Highest priority are forall loops that have either of the following structures:

// With callback
$forall(<expression>, function() {
	<lots of red code here>
});

// Without callback
$forall(<expression>);

Those loops implement a slow-path as the trace compiler was not able to properly analyze the type of object in the forall-expression and had to let the runtime library determine the correct postscript semantics.

The goal is to have test coverage for all of these worst-case loops. The cross-compiler can then be enhanced with runtime feedback that allows it to emit optimized code.

Next highest priority are loop bodies with any red code. Loops can be tricky in postscript and may manipulate the operand stack in unexpected ways. Each one needs testing.

Trying to determine a test case that will exercise a branch of code is a bit of an art. Postscript is not an intuitive language and has a fairly steep learning curve. The code generated by the cross-compiler, in my opinion, is actually easier to read than the original postscript (Terry will likely disagree!).

Before running your test cases, you need to build bwipjs with code coverage enabled. Simply:

$ ./psc --with-coverage

The new bwipp.js will contain embedded logic to record branch coverage at runtime. This code is not as performant as the standard bwipp.js code so remember to re-compile your code without coverage after you are done:

$ ./psc  # do this only after you are done with code coverage testing

Now, add your test cases to runtests under the existing test cases for the encoder. Run the tests and generate a new coverage map:

$ ./runtests <encoder>
$ ./uncover

Where <encoder> is the name of the encoder you added test cases for.

uncover will update covermap.html in your local directory.
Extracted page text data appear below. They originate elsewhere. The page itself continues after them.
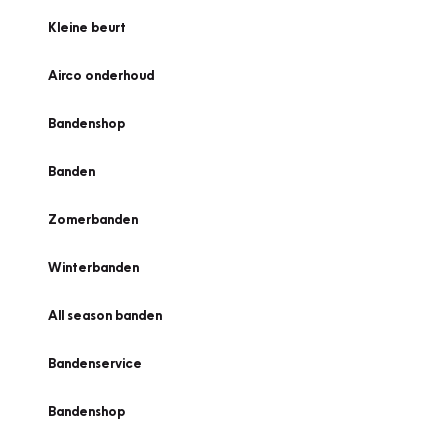
Kleine beurt
Airco onderhoud
Bandenshop
Banden
Zomerbanden
Winterbanden
All season banden
Bandenservice
Bandenshop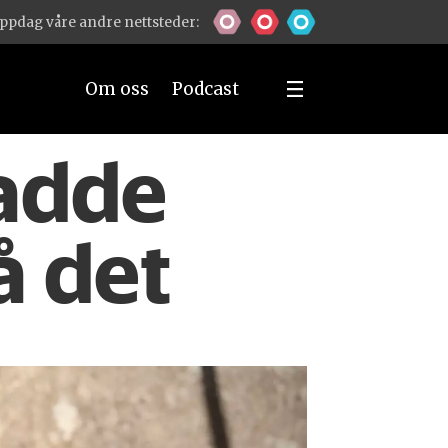
ppdag våre andre nettsteder:
Om oss
Podcast
hadde
å det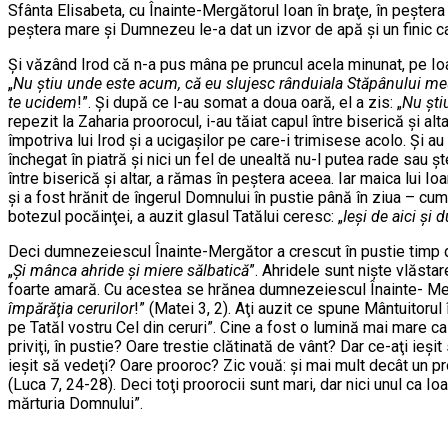
Sfânta Elisabeta, cu Înainte-Mergătorul Ioan în braţe, în peşter
peştera mare şi Dumnezeu le-a dat un izvor de apă şi un finic c
Şi văzând Irod că n-a pus mâna pe pruncul acela minunat, pe Ioan B
„
Nu ştiu unde este acum, că eu slujesc rânduiala Stăpânului meu
te ucidem
!”. Şi după ce l-au somat a doua oară, el a zis: „
Nu şti
repezit la Zaharia proorocul, i-au tăiat capul între biserică şi a
împotriva lui Irod şi a ucigaşilor pe care-i trimisese acolo. Şi au
închegat în piatră şi nici un fel de unealtă nu-l putea rade sau 
între biserică şi altar, a rămas în peştera aceea. Iar maica lui I
şi a fost hrănit de îngerul Domnului în pustie până în ziua – cum
botezul pocăinţei, a auzit glasul Tatălui ceresc: „
Ieşi de aici şi
Deci dumnezeiescul Înainte-Mergător a crescut în pustie timp de
„
Şi mânca ahride şi miere sălbatică
”. Ahridele sunt nişte vlăstar
foarte amară. Cu acestea se hrănea dumnezeiescul Înainte- Merg
împărăţia cerurilor
!” (Matei 3, 2). Aţi auzit ce spune Mântuitor
pe Tatăl vostru Cel din ceruri”. Cine a fost o lumină mai mare c
priviţi, în pustie? Oare trestie clătinată de vânt? Dar ce-aţi ieş
ieşit să vedeţi? Oare prooroc? Zic vouă: şi mai mult decât un pr
(Luca 7, 24-28). Deci toţi proorocii sunt mari, dar nici unul ca I
mărturia Domnului”.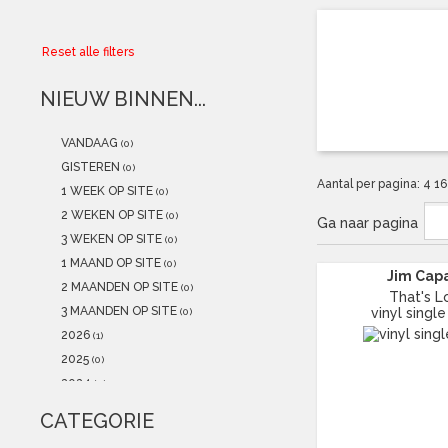
Collector
Reset alle filters
Aanbiedingen
NIEUW BINNEN...
Kadobonnen
VANDAAG
(0)
K-POP
(NEW)
GISTEREN
(0)
Aantal per pagina:
4
1
1 WEEK OP SITE
(0)
POSTERS
(NEW)
2 WEKEN OP SITE
(0)
Ga naar pagina
3 WEKEN OP SITE
(0)
Alle artikelen
1 MAAND OP SITE
(0)
Jim Cap
2 MAANDEN OP SITE
(0)
That's L
3 MAANDEN OP SITE
vinyl single
(0)
2026
(1)
2025
(0)
2024
(0)
2023
(2)
CATEGORIE
2022
(1)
Go to your browser and use a file:/// URL to navigate to the page. For example, if you installed bwipjs under C:\, the URL will be:

file:///c:/bwip-js/covermap.html#encoder

Where encoder is the name of the encoder. Verify that the test cases covered the code branches you were targetting.

Finally, use the demo to verify that your test cases are either generating a barcode or the expected error message.

Please submit your tests cases as a new issue on the project's github pages. I will not take pull requests for the runtests file as I often modify it and only push changes when releasing.

After you submit your tests cases, a 2D bar code scanner is used to verify the barcodes are readable and contain the correct data. If all goes ok, your test cases (and my warm thanks!) will be part of the next release.